I have the system up.  The install incorrectly identified me as having
network communications, which it did not.  My only thought when I saw that
the ftp address for the Debian mirror was wrong, and I figured it was not.
The accompanying error reports of a unsupported version being requested is
what started the bug alert/submission.

What probably aggravated the problem, and I've had it on 4 computers while
installing via net install was that it requests drivers for certain nic
cards or chipsets and requests you change the CD or insert a memory stick
with the proper drivers.  However you can't open the CD drive to make that
change except with an emergency probe to force open the drive, which is
still spinning.

After many hours of fiddling with a memory stick I managed to get the
required drivers.  However I don't think the installation program
identified them properly as the ports did not work, but there was no
indication of a successful operation.

It may help to:

1.)  make sure that the disk is shutdown and open-able for the installer,
along with identifying a proper path for the firmware.
2.)  report that the firmware did load, as best as you can.
3.)  both of the Ethernet ports were shown as 'available' yet couldn't use
them and resorted to the wifi.  This does seem questionable...

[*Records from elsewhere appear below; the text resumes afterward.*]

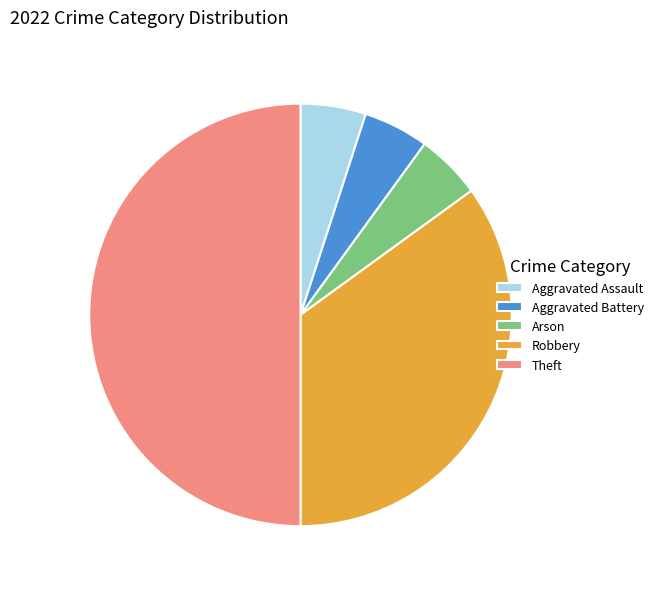

Count the number of slices in the pie.

5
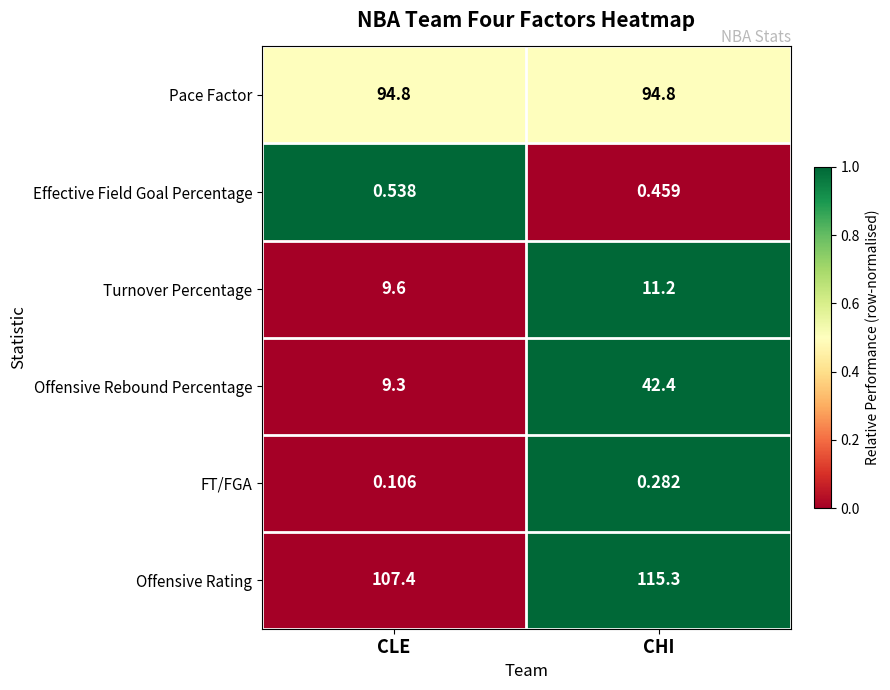

Which series changed the most between CLE and CHI?

Offensive Rebound Percentage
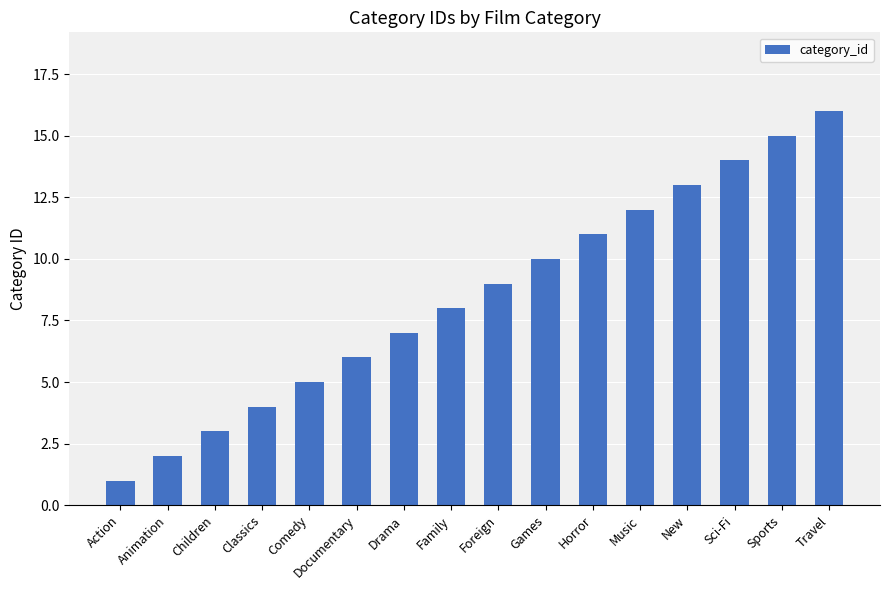

Does the chart contain any negative values?

No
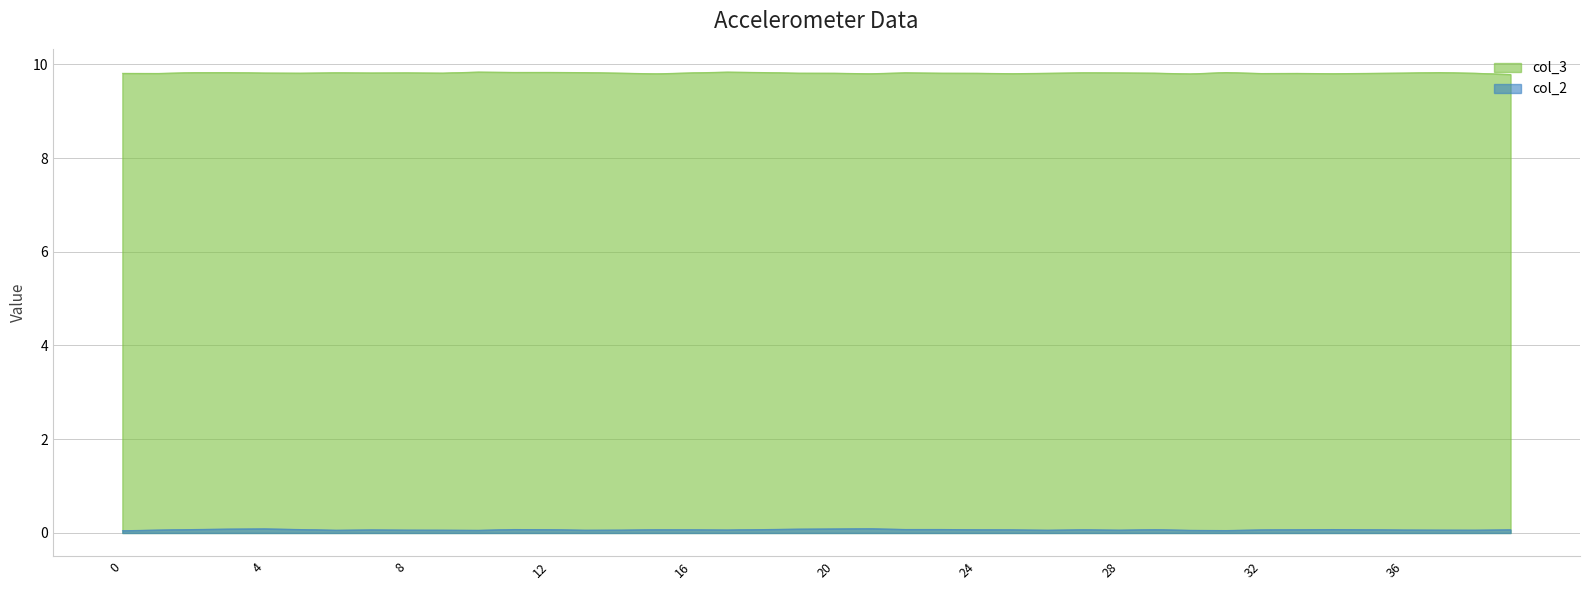

Read the col_2 value at 12.

0.1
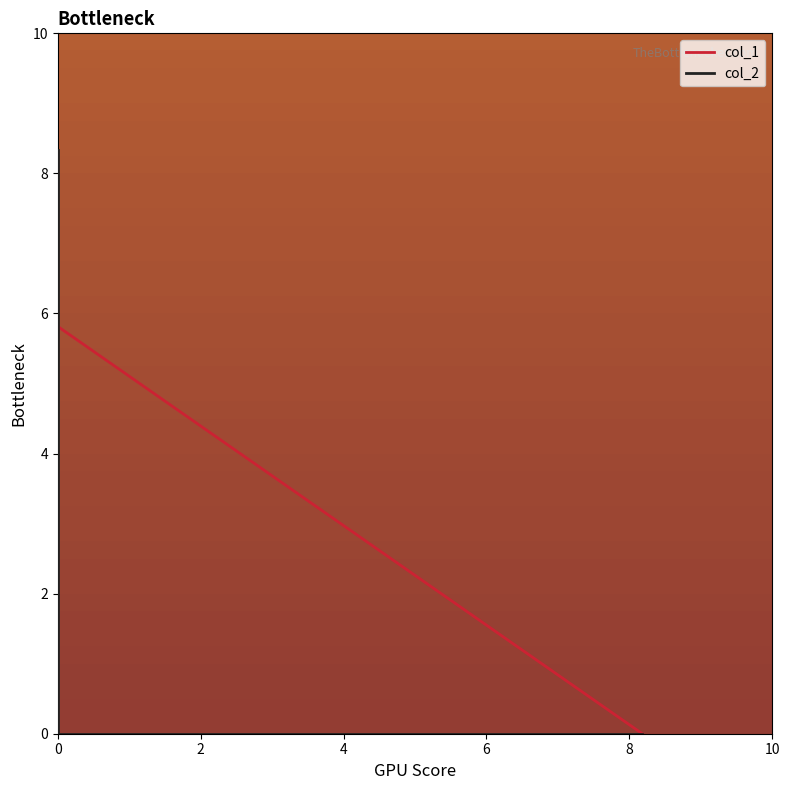

At which category is the sum across all series the highest?

4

I hope I've assisted in making the install work better, just these few
items would be great. I hope my suggestions are reasonable, as I understand
software development, it isn't always so easy as it sounds!

The last two computers where an MSI motherboard and a Gigabyte motherboard,
that were home built PC type clones, the first was an Apple G5 and the
second was an HP laptop (which never would run Debian Linux.)

Thanks, if I can assist, please let me know!